Anna ha sempre fatto molta attenzione a non far sì che la sua maggiore elasticità venisse usata contro le colleghe, proprio perché crede nelle battaglie collettive. Ma la verità dei fatti è che le sue colleghe con figli non hanno fatto più carriera di lei. «Stiamo correndo tutte una gara truccata», ci aveva scritto Anna nella sua email. «Penso a come questa mentalità non faccia altro che portarci a dividerci ancora di più, disperate per le briciole di diritti che dovrebbero essere per tutti e tutte». Queste discriminazioni hanno chiaramente un risvolto nella sfera economica.

«A me è capitato nel team di vedere la collega che da tre anni lavora in quel ruolo che chiede un aumento di stipendio al quale viene negato e il collega uomo che è arrivato da meno di un anno che chiede un bonus e lo ottiene. Quando io chiedo di negoziare lo stipendio, mi rendo conto che a volte viene percepito come un po’ strano».

La potenza dell’economia del dono

Dopo 7 anni in Belgio, Anna si trasferisce in Inghilterra. Dove ha modo di constatare che la stessa persona a seconda del contesto può essere discriminata oppure privilegiata. In quella fase il suo privilegio è avere un passaporto italiano.

«L’Inghilterra era in quella fase caotica in cui stavano ancora decidendo che Brexit volevano e io ho avuto l’enorme privilegio di arrivare qui da cittadina comunitaria. Non ho mai dovuto preoccuparmi del visto o di tutta la burocrazia legata all’immigrazione. Io ho molti amici con passaporti meno fortunati del mio e vedo quanto sia difficile per loro. E questa è una delle cose che ritengo essere un’ingiustizia del modo in cui la nostra società è organizzata».

Spesso concepiamo il privilegio come un qualcosa di cui vergognarci, qualcosa da nascondere, da mettere sotto il tappeto. Per Anna, il privilegio è qualcosa che ti da la responsabilità di aiutare gli altri. E in quanto tale ha il potere di unirci, di aiutarci a stringere relazioni non di dividerci.

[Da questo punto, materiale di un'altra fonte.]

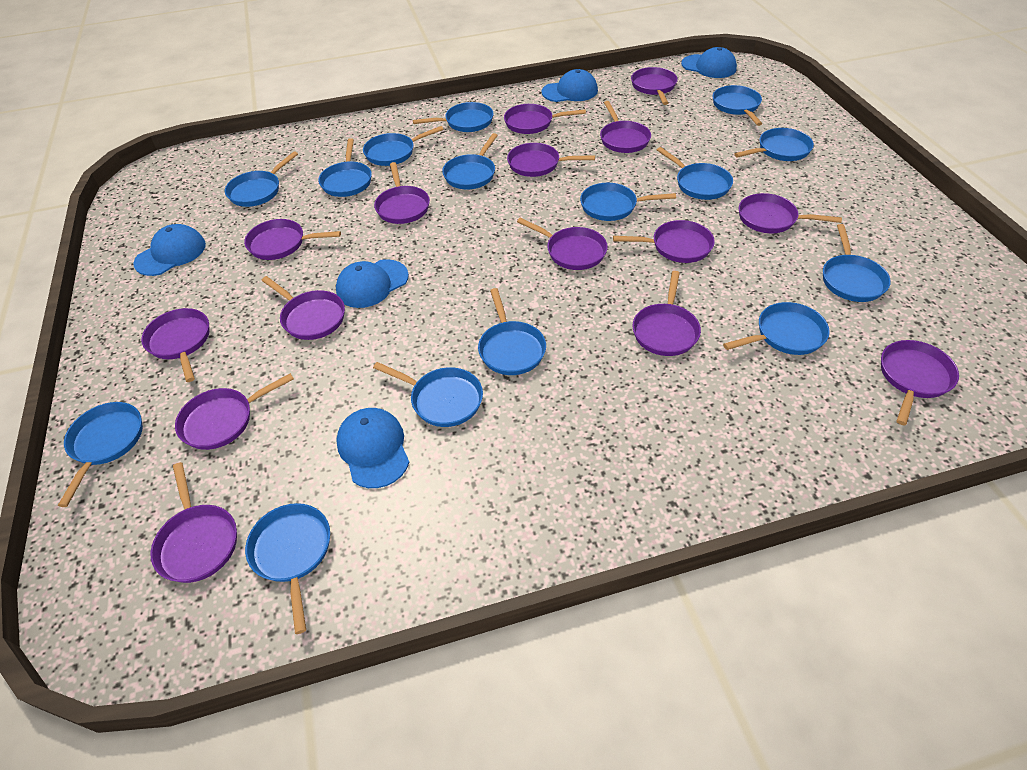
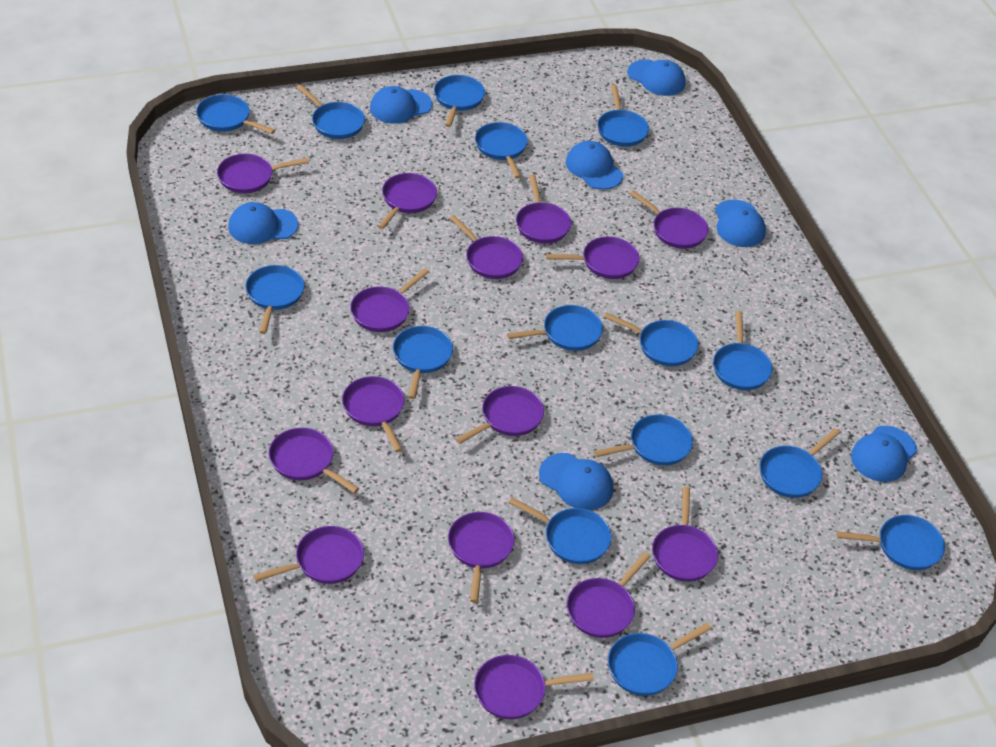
blue cap: 5 -> 7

«Io, per esempio, ho supportato questi amici nelle spese per i visti e allo stesso modo anche a me è capitato in alcuni periodi di transizione lavorativa in cui ero in difficoltà di avere delle persone che senza che lo chiedessi mi aiutassero».

“È una cosa che si fa molta fatica ad accettare ma per me l’idea che verrà il momento in cui restituirò a qualcun altro mi aiuta a far pace con il privilegio. Al di là dello scambio, la gente comunque è molto contenta di poter aiutare in questi termini. Alla fine si cementa una relazione anche attraverso queste cose e quindi dover ricreare una comunità richiede anche di supportarsi in questo modo.”

Questa catena di relazioni per cui chi è più privilegiato aiuta chi lo è meno, che a sua volta aiuterà altri ancora, è il modo con cui Anna ha fatto pace più in generale con il privilegio di essere nata in una famiglia che le ha dato il lusso di non pensare ai soldi fino a dopo la laurea.

«L’idea di restituire questo investimento che è stato fatto su di me è uno dei motivi per cui lavoro in Accademia. Quindi sì, la contabilità ci sta per alcune cose però mi piace molto questa idea che riceviamo quello che ci serve quando ci serve e restituiamo ad altri quello che serve a loro quando serve a loro».

Per lungo tempo, Anna ha pensato che sarebbe invecchiata in Inghilterra, ma ultimamente si riscopre sempre più povera, in una città sempre più costosa.

«Gli stipendi del settore pubblico in Inghilterra sono indietro rispetto all’aumento di inflazione degli ultimi 15 anni. Se io adesso avessi lo stipendio che avevo 15 anni fa sicuramente non sarei qui, però confrontato con altri stipendi, io dovrei prendere 20.000 sterline in più all’anno. Alcuni sacrifici sono stati fatti perché sentivo di poter crescere professionalmente, di imparare nuove cose e di essere in un ambiente internazionale. Naturalmente, nel momento in cui questa spinta verrà un po’ a esaurirsi credo che probabilmente mi sposterò e, ultimamente, anche l’aspetto finanziario è entrato in questo quadro con un po’ più di importanza. Io ho ancora 31 anni di lavoro e nel momento in cui mi sono resa conto che una casa da sola qui non riuscirò mai a comprarla, mi sono detta: “Ok, nel momento in cui dovessi smettere di lavorare, come campo?” E perciò, accantono con il pensiero che non ho alcuna protezione».